While I was looking through cards for my dad, I thought of Lindsay looking through cards with Lucy for Danny (because I was too old for most of the cards – so sad). Then I started to think through the story and realized that Danny will spend Father's Day on the floor of a bar, possibly … nope, no possiblies. Not even considering a possibly.
Poor Lucy is going to spend Father's Day alone without her father!!! But forgetting that … or at least leaving it for another somethin'-somethin' that may be in the works right now, we'll just pretend the last few moments in PU did not happen. (has anyone else thought that it sounds like "P-ewe?" Like a big stink? Not that I'm sayin it is, just saying that's what it looks like.) Now that the note is longer than the story itself, I'll move on.
Anyway, own nothing. And if I did …
Carded
Lindsay took a side step down the isle of the small mid-town card store and reached for another card as she waited for Flack to come pick her up. Everyone was giving him small jobs, to keep him busy and active, but he seemed to just float through the days, one after the other; little emotion, little of the Flack that had opened his arms to her from the beginning.
She knew there were few words to say. Even time would never take away the pain.
Lucy cried out suddenly, drawing her mother's eyes back down toward her. She rode in her front carrier, sucking on her pacifier, her eyes focused on Lindsay's leather strapped necklace--a present from her own mother on mother's day.
Lindsay turned back to the cards and smiled a little at the plain card she had pulled from the slot. It's simple message "Missing you on Father's Day" was perfect for her own father. He was not a man to dabble with sentiment or cartoony-pictures. She knew what he would be wanting with his card. Pictures of Lucy, pictures of the family, and more pictures of Lucy. He would sit back in his old recliner, pull out the pictures in the quiet of the evening, and smile over them. Then he would tuck them back in the envelop, set it on the side table, and repeat the ritual the next evening—never would he think to take them out and find a frame.

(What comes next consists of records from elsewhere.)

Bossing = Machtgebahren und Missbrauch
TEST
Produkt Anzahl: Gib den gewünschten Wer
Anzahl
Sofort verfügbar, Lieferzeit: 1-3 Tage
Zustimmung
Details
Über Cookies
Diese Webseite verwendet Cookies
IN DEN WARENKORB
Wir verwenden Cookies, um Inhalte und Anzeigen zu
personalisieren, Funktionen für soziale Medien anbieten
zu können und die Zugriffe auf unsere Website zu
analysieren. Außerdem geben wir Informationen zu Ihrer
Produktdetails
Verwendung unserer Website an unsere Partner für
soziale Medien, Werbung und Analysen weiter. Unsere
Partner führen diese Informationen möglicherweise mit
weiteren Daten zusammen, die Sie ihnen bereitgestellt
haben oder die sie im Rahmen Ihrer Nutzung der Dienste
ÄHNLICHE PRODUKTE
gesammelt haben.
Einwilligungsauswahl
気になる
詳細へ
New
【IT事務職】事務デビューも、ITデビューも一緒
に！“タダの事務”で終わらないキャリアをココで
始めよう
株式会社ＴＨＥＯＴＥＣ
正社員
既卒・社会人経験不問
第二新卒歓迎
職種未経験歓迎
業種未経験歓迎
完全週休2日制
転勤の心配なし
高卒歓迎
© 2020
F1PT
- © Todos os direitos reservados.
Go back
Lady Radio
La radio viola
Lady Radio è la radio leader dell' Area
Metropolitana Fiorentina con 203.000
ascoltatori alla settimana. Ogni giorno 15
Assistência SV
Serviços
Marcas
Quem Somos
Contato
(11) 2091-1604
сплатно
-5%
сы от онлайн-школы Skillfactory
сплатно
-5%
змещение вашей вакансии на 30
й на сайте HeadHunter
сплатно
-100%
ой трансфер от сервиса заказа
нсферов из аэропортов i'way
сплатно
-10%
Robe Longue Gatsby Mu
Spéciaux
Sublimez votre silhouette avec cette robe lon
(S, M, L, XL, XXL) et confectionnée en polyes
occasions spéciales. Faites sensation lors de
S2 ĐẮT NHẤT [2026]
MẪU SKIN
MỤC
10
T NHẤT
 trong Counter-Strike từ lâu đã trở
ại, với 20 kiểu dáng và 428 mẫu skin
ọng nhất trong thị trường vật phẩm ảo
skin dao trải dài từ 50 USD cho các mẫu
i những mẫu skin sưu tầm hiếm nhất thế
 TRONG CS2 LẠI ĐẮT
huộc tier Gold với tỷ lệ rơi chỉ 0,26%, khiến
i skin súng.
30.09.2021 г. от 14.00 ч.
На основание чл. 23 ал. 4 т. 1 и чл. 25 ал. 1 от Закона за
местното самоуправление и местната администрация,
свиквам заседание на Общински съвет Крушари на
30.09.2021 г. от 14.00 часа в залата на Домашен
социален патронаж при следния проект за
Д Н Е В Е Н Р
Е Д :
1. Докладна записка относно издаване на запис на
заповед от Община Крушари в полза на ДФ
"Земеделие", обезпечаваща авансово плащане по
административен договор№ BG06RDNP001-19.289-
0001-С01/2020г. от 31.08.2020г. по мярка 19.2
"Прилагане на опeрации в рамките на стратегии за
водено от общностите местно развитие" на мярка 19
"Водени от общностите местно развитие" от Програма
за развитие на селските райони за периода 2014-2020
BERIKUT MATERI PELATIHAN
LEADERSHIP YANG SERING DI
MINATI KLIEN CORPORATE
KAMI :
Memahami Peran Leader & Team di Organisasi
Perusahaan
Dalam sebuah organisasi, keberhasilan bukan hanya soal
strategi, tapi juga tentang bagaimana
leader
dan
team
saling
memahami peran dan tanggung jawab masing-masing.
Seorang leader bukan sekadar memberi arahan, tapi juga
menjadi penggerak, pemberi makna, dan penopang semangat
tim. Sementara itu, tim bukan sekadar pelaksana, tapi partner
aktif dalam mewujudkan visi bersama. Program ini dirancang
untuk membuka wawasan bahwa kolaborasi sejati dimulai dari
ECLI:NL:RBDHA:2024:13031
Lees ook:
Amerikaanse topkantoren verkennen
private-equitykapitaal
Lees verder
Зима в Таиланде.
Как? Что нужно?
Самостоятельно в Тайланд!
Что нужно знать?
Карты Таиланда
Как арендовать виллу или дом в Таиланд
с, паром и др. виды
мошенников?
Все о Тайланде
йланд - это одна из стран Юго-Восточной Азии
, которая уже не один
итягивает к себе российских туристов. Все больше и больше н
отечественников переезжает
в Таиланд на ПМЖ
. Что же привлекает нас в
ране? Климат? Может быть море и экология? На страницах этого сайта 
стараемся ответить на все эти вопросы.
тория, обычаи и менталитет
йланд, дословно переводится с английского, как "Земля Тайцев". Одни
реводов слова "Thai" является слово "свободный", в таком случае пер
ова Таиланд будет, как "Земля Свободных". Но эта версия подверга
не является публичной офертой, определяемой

That, Lindsay supposed, was for her mother. She made a mental note to email a few more pictures a few days after she sent the card.
"All right," Lindsay adjusted Lucy in her pack with a little bounce. "Now for your daddy. Something funny or serious?"
Lucy only looked up at her, her small hand still tugging on the necklace.
"Right—we should go for funny, right? Hmm." She pulled out cards from under labels of "Father's Day: Just for Fun" and "Father's Day: Humor."
She laughed over the first card. "No—your daddy hasn't worried over giving out money to you yet. I'm not even sure he knows how much we spend on you. He just goes and does it. He loves you that much. But there will come a day when he's going to have to say no. And no again. And learn to do it without it hurting him so much. Then … maybe … he'll just say no. So a little while after that this card will be funny."
Lindsay slid the card back into the slot, and pulled out another labeled top ten reasons you deserve a relaxing Father's Day. Lindsay read the reasons and realized they were all too old for Lucy. She hadn't had a recital, she'd never been on a date—and wouldn't Danny love that—and Lucy had not been sick yet for her daddy to take care of her that way. No … but it gave her an idea to make her own card. She could change the word deserve to warrant …
"Looks like a job for you and me while daddy's on the late shift tomorrow."
Lucy lifted up her eyes and Lindsay leaned down to nuzzle their noses together. Lucy gurgled around her pacifer, like the edge of a laugh.
Lindsay decided that she would take that as a yes.
Balancing the card on the plastic holder, Lindsay managed to pull out her cell phone. She took a picture of the card and the list, then tucked the card back into its slot.
She found a serious one about a new daddy, and a funny one about daddies and bunnies, another card for her own father that was for a grandfather, and then a final little princess card that would make Danny melt.
Smiling, Lindsay took the stack of cards to the cash register.
"First Father's Day?" the clerk asked as she started to ring of the cards.
Lindsay nodded. "I couldn't resist. I suppose there's a little insanity in this."
She smiled down at Lucy, and watched as Lucy curled her fingers around one of her mother's fingers, than another.
"You did pretty good. Some mothers leave with three times as many."
Well, if other mothers bought more ...
For a moment, Lindsay considered going back, then stopped herself. It wasn't the card or the cards that counted. It was the daddy, she thought, and didn't Lucy have the perfect one.
Besides, she had a few more ideas, and a list of things to do.
She couldn't wait for Father's Day.
That's all. :) No room for notes down here. I wrote them all up top.